The ledger just keeps getting bigger
Usually you care more about what's happening now than what happened 10 years ago. For example, instead of storing everyone who ever up- or down-voted a 10 year old post, it's much more efficient to compute a total upvote and downvote count and discard the individual votes. Despite how inefficient it is to keep the full history, that's how current blockchains are designed, because it keeps things much simpler. Simplifying a little, we have now have really good schemes for:
- "State rent", where you have to continuously pay to keep something stored in the network.
- "State expiry", where old stuff is deleted after a time.
In both cases, a hash of the deleted data is kept, and if it's important anyone who has the data saved can restore it later.
Finality is too slow and is only probabilistic
On modern chains, operations get added to the ledger pretty quick (usually a few seconds for Ethereum, but 5 minutes for Bitcoin). But there's a small period where newly-added operations in the ledger might disappear or get reordered. That period is called finality – as long as there's not too many dishonest nodes, once an operation has been in the ledger for longer than the finality period it's either very unlikely or impossible for it to be reordered or disappear.
The issue is that this finality period is too long! If something important rests on a transaction having gone though, it's really annoying to have to wait for a long finality. On Ethereum, the finality period is about a minute and on Bitcoin it's about an hour, and in both cases this is only probabilistic finality which means there's still some small chance that it'll disappear in the future even if all nodes are honest.

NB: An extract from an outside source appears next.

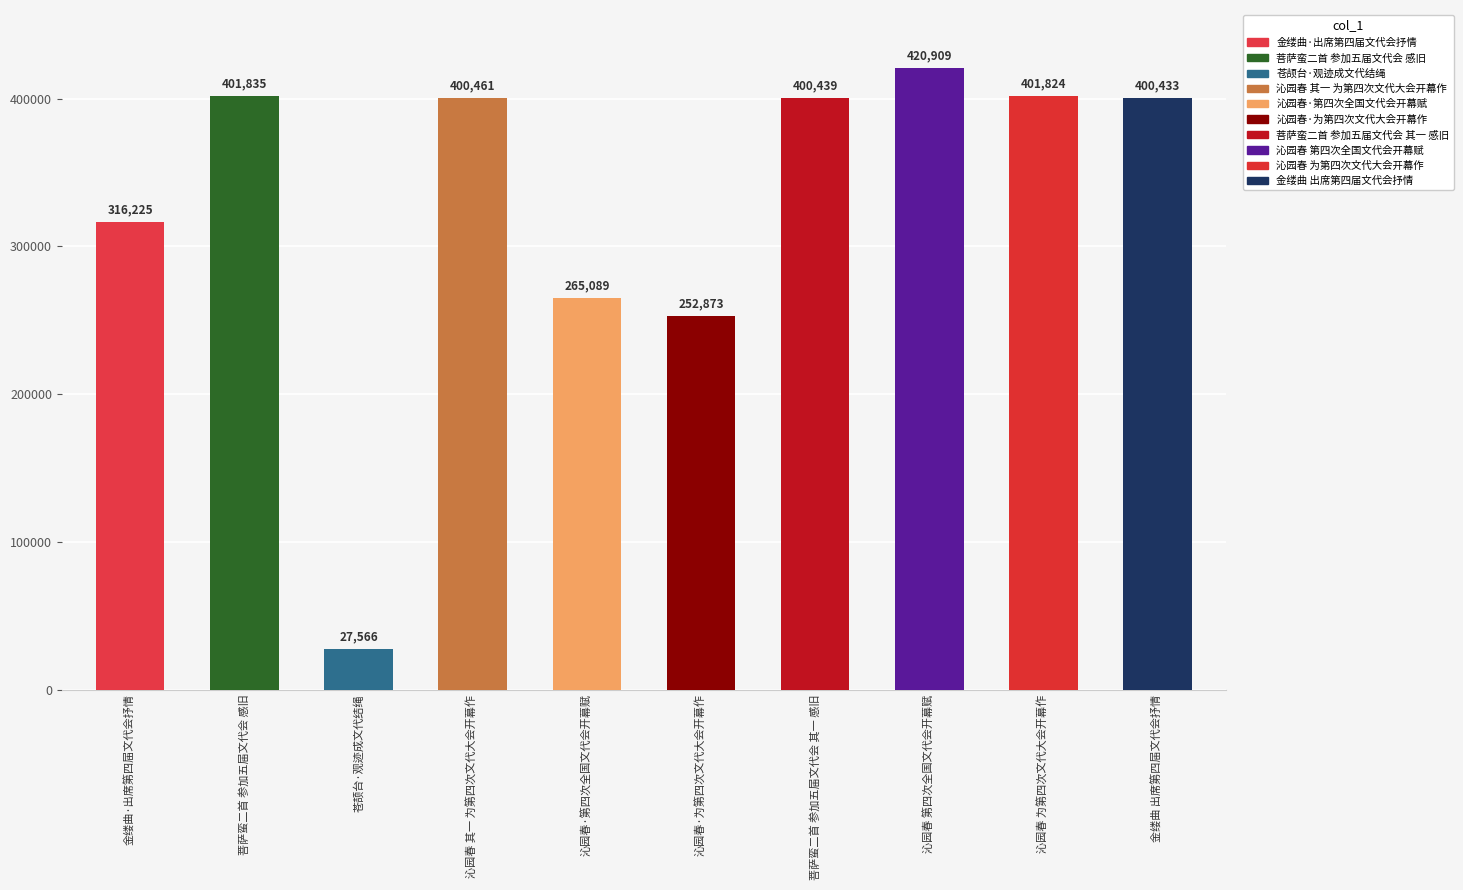

What is the ratio of the value at 金缕曲 出席第四届文代会抒情 to the value at 沁园春 为第四次文代大会开幕作?

1.0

But luckily, we now have lots of scalable proof-of-stake consensus algorithms for deterministic finality. That's not an easy problem to solve, but it's solved now. Once Ethereum switches to proof of stakeany day now..., they'll have pretty-good finality after just one block (and there will be a new block every 12 seconds). And they'll have guaranteed Guaranteed so long as less than 33% of the nodes are dishonest, that is. finality after two blocks.
I'd love to explain how it works in more detail, but it's a bit too technical for this post. The simplified version is, in both proof of stake and proof of work, the operations are added to the ledger in blocks. In proof of stake, you randomly assign one node to produce each block (regularly changing which node is allowed to produce blocks). Once they've produced it, everyone signs it and their signatures are combined into one super-signature that's included in the next block. Once the previous block is signed by most of the validators, it's set in stone and you don't have to worry about the operations in that block disappearing or being reordered unless the network is attacked. It's a pretty simple idea, but making it scale to millions of nodes is nontrivial to say the least. Luckily, that problem is solved now.
And proof of stake has other advantages too, like having basically no energy consumption and not driving up the cost of graphics cards.
What about replacing USD or the gold standard?
Trying to replace USD is dumb, and the gold standard was dumb. Those have nothing to do with why I like cryptocurrency.
What about carbon emissions?
Like I said, proof of stake is the future and requires orders of magnitude less energy consumption, and zero graphics cards.
What about all the scams?
The scams really suck :( but I don't think they take away from how cool the technology is.
Isn't cryptocurrency all about getting rich quick?
That's definitely why 99% of people are into cryptocurrency, but we're hackers and we don't have to be interested in cryptocurrency for the same reason as everyone else. We can be into it just because it's cool!